[[ SUPPLIED DATA, beginning ]]
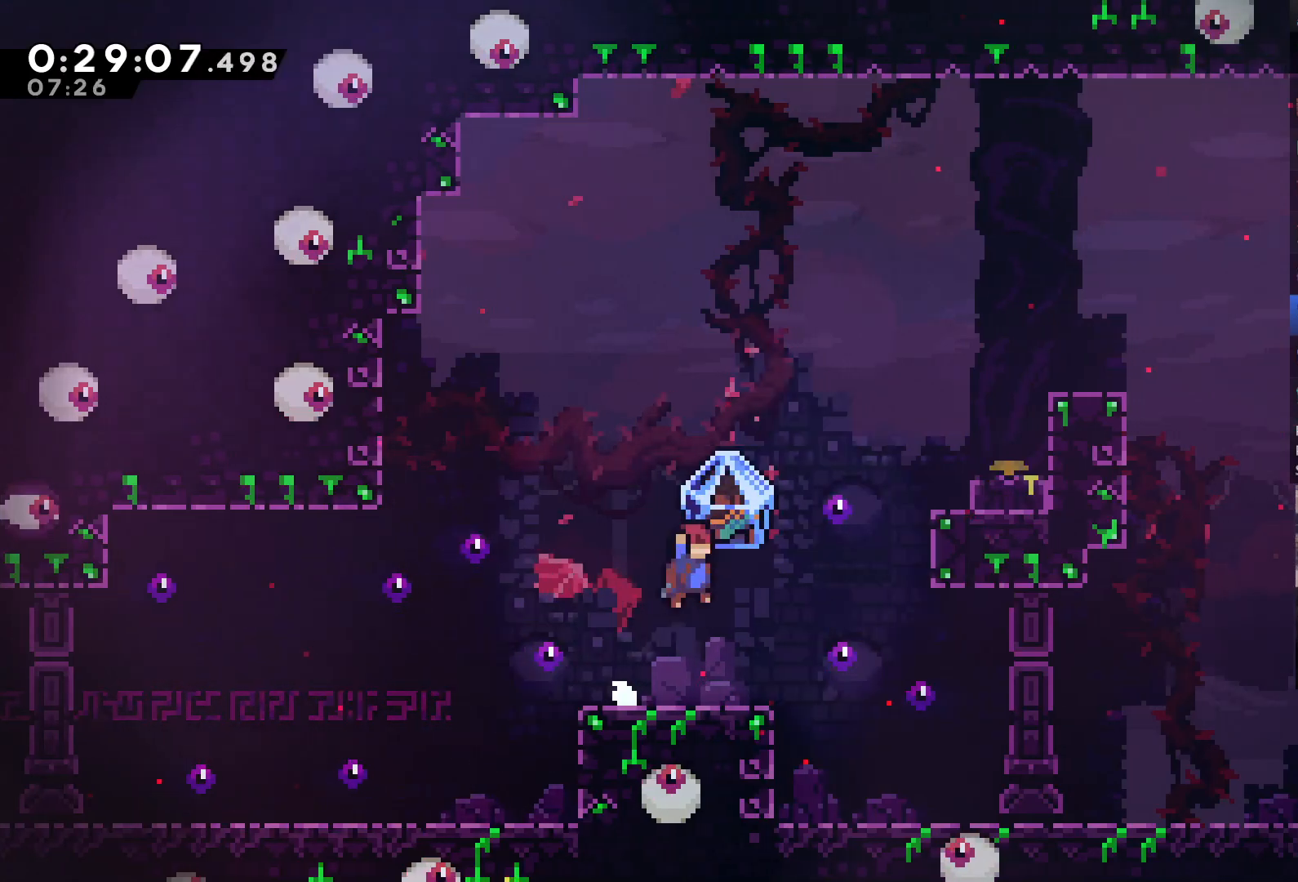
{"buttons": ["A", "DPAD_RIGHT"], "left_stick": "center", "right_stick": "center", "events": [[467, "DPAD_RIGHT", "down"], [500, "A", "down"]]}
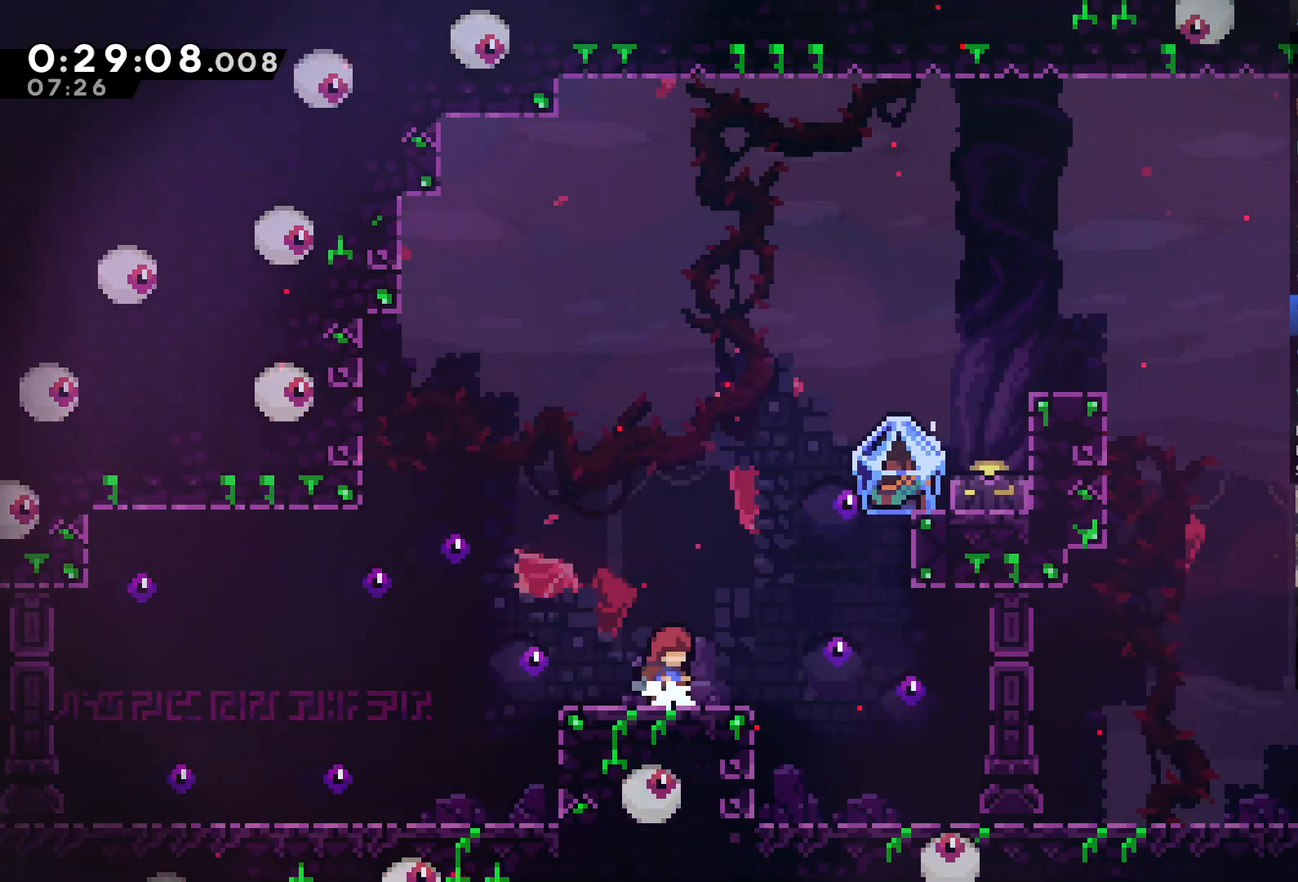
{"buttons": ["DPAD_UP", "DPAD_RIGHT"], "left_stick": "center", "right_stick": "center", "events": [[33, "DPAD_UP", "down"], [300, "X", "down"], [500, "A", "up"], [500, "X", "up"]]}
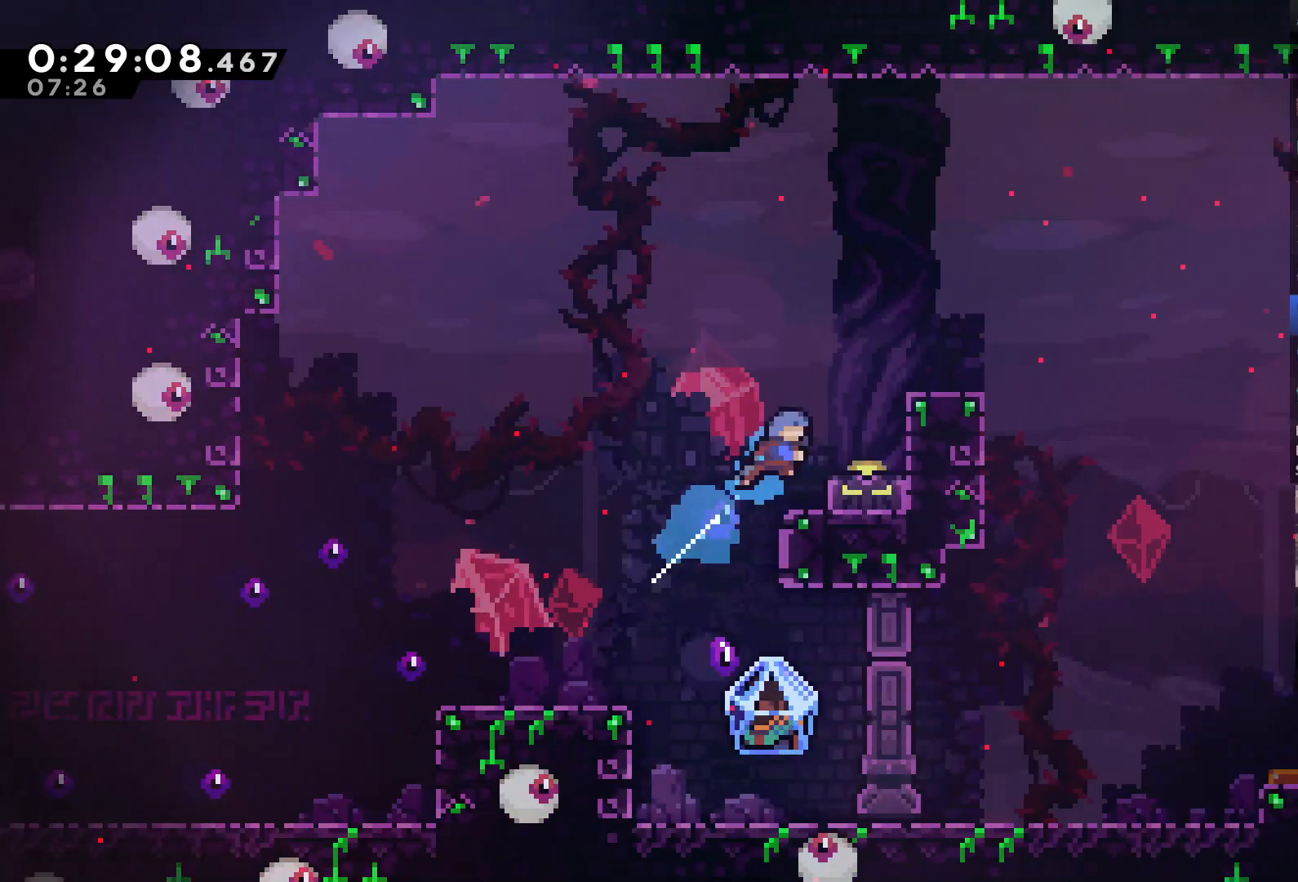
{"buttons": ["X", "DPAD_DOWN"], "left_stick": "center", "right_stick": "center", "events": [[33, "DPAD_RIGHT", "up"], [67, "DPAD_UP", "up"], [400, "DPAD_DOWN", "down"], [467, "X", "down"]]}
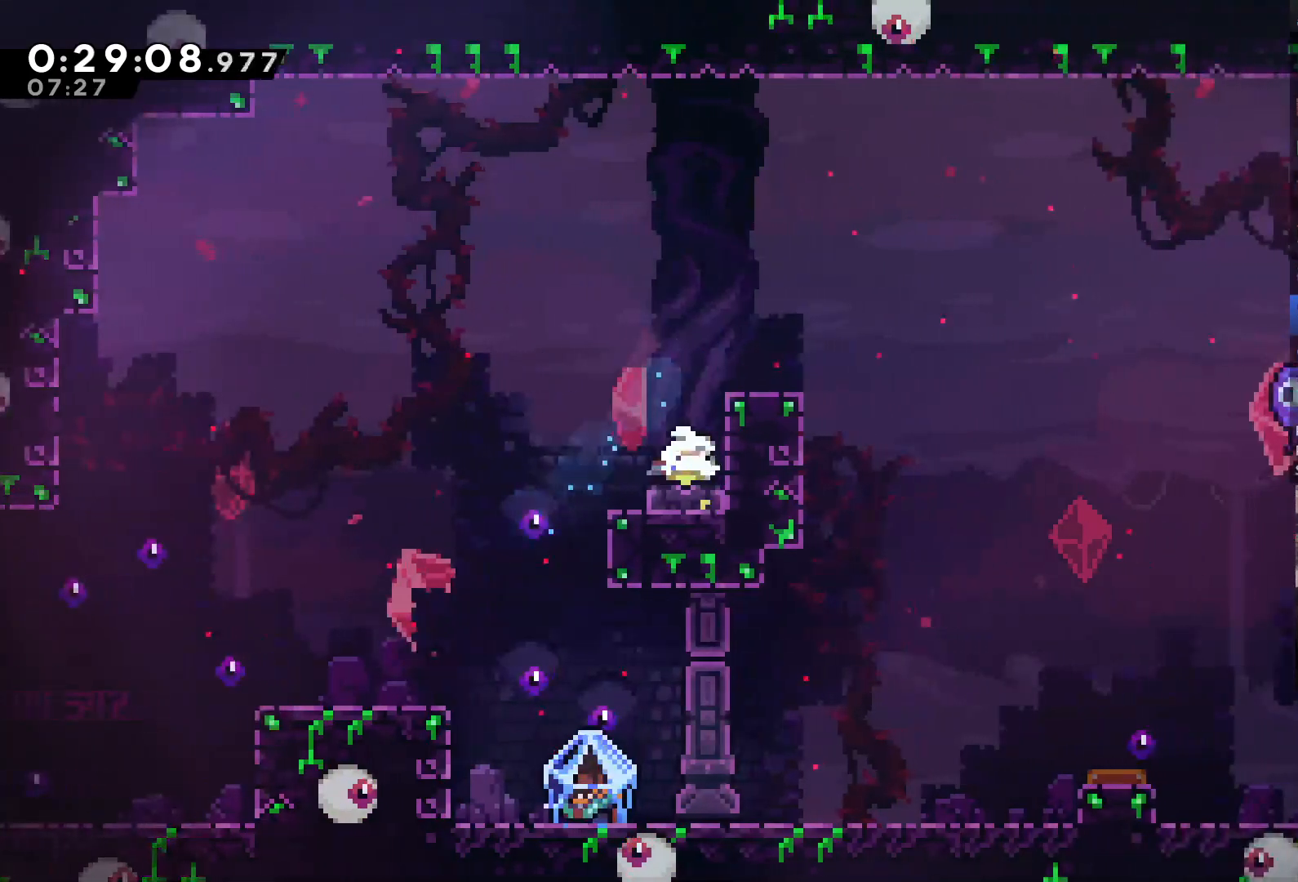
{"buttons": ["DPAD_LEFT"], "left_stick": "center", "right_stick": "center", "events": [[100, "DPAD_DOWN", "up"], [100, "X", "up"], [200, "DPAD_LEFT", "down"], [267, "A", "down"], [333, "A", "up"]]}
[[ SUPPLIED DATA, end ]]
YOUR ASSIGNMENT: Write out the data word for word, with every picture dropped.

WRITTEN ANSWER:
{"buttons": ["A", "DPAD_RIGHT"], "left_stick": "center", "right_stick": "center", "events": [[467, "DPAD_RIGHT", "down"], [500, "A", "down"]]}
{"buttons": ["DPAD_UP", "DPAD_RIGHT"], "left_stick": "center", "right_stick": "center", "events": [[33, "DPAD_UP", "down"], [300, "X", "down"], [500, "A", "up"], [500, "X", "up"]]}
{"buttons": ["X", "DPAD_DOWN"], "left_stick": "center", "right_stick": "center", "events": [[33, "DPAD_RIGHT", "up"], [67, "DPAD_UP", "up"], [400, "DPAD_DOWN", "down"], [467, "X", "down"]]}
{"buttons": ["DPAD_LEFT"], "left_stick": "center", "right_stick": "center", "events": [[100, "DPAD_DOWN", "up"], [100, "X", "up"], [200, "DPAD_LEFT", "down"], [267, "A", "down"], [333, "A", "up"]]}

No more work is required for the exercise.